Step 1: Pry Open the Unit!
Once open you can see it has a short length of cable fitted with a standard USB header plug.
Fortunately the color coding for the power and data lines on this cable were standardised making the adaption to a USB cable easy! - this will become obvious later once you cut up the new "donar" cable.
Phillips head screw driver
Flat blade screwdriver
A "donar" USB cable with "A" type pug on one end
A small cable tie to secure the new USB cable
Step 2: Preparing the Board & Removing the Existing Wiring
Make note of the colours and which pins / area of the PCB where they are routed to before removing the original header pins and cable.
I used my cutters to help with the removal of the header pins, these could be left and you could solder the new cable directly to these but I went for a "direct" connection to the board option - see photo in next step..
Once you have chopped the headers off square to the board, gently heat up each solder pad on the PCB and gently tap the board on the bench to dislodge the excess pin.
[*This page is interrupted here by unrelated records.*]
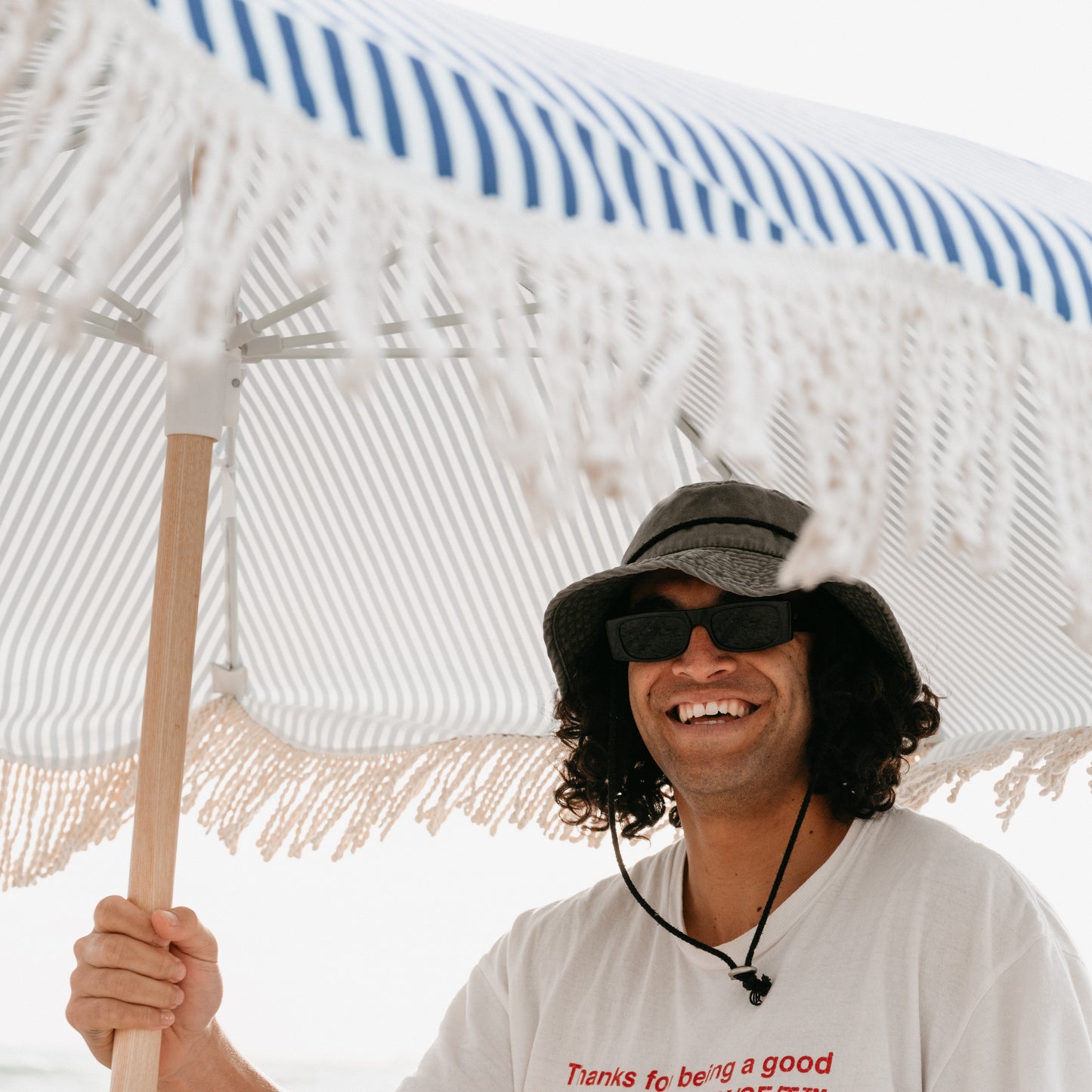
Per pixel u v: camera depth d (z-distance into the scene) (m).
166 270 2.13
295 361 2.35
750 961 1.82
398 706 2.62
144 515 2.45
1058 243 0.80
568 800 2.46
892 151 0.92
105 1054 1.79
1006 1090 1.67
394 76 0.63
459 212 0.61
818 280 0.69
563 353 0.59
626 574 2.02
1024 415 1.55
Step 3: Preparing the New USB Cable
Strip and twist the strands of each individual connector colour together with your fingers.
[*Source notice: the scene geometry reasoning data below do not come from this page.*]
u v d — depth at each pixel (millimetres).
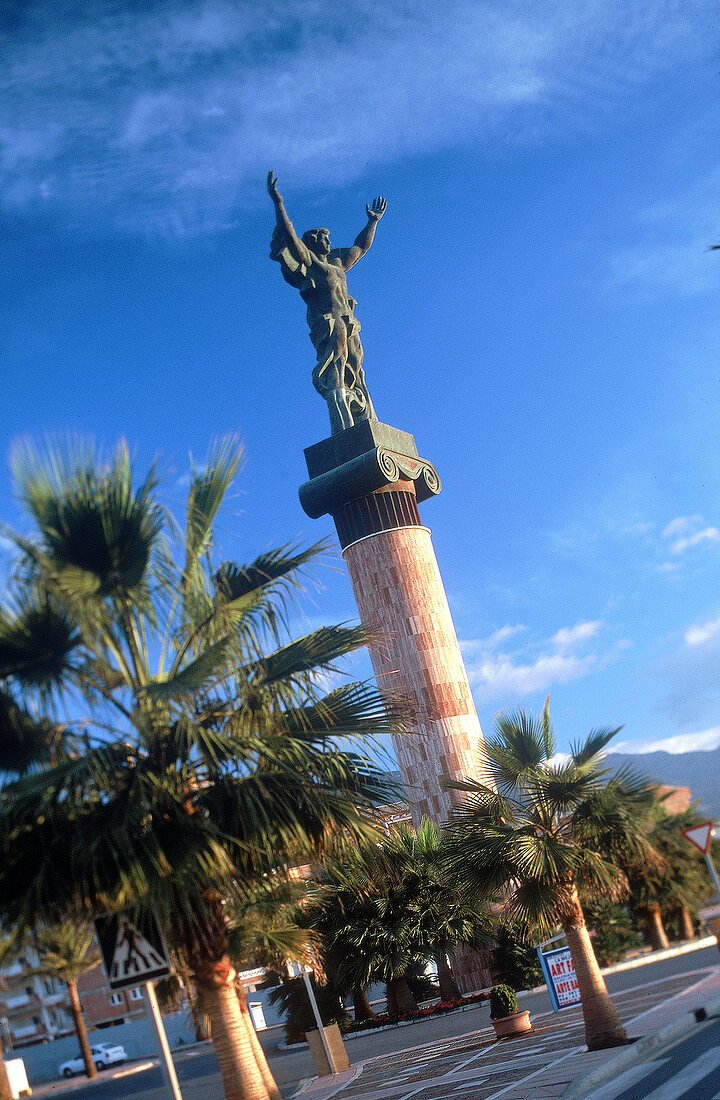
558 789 17312
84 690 9688
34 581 9539
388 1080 22672
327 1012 40062
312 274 62531
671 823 45156
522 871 16953
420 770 53000
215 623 10484
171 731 10203
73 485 9648
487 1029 29203
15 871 9500
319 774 10945
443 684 54469
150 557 10070
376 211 65688
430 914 36250
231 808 10336
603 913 43125
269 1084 16312
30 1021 59844
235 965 14938
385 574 56375
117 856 9156
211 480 10969
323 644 11320
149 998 9727
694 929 53812
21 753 9547
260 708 10797
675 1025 17422
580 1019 24391
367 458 56594
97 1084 46219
Then using a soldering iron "tin" each conductor (5 in total) individually ready for insertion into the PCB
Red - (+5v)
White - (data -)
Green - (data +)
Black - (Ground)
Shield - (cable shield - connect to ground)
Step 4: Attaching the New USB Cable
Solder each wire in place onto the pads
The shield wire can be connected to the chassis or a spare ground pad on the PCB
Using a cable tie secure the cable to the chassis to prevent the cable and connections from being pulled from the Printed Circuit Board.
Step 5: Check Your Work and Re- Assemble
Check that your wiring follows the same "code" as the original header cable and that all screws and wiring are well secured.
when i plugged my unit into a PC running Windows 7 it took a bout 30-60 secs to install a driver and I was away!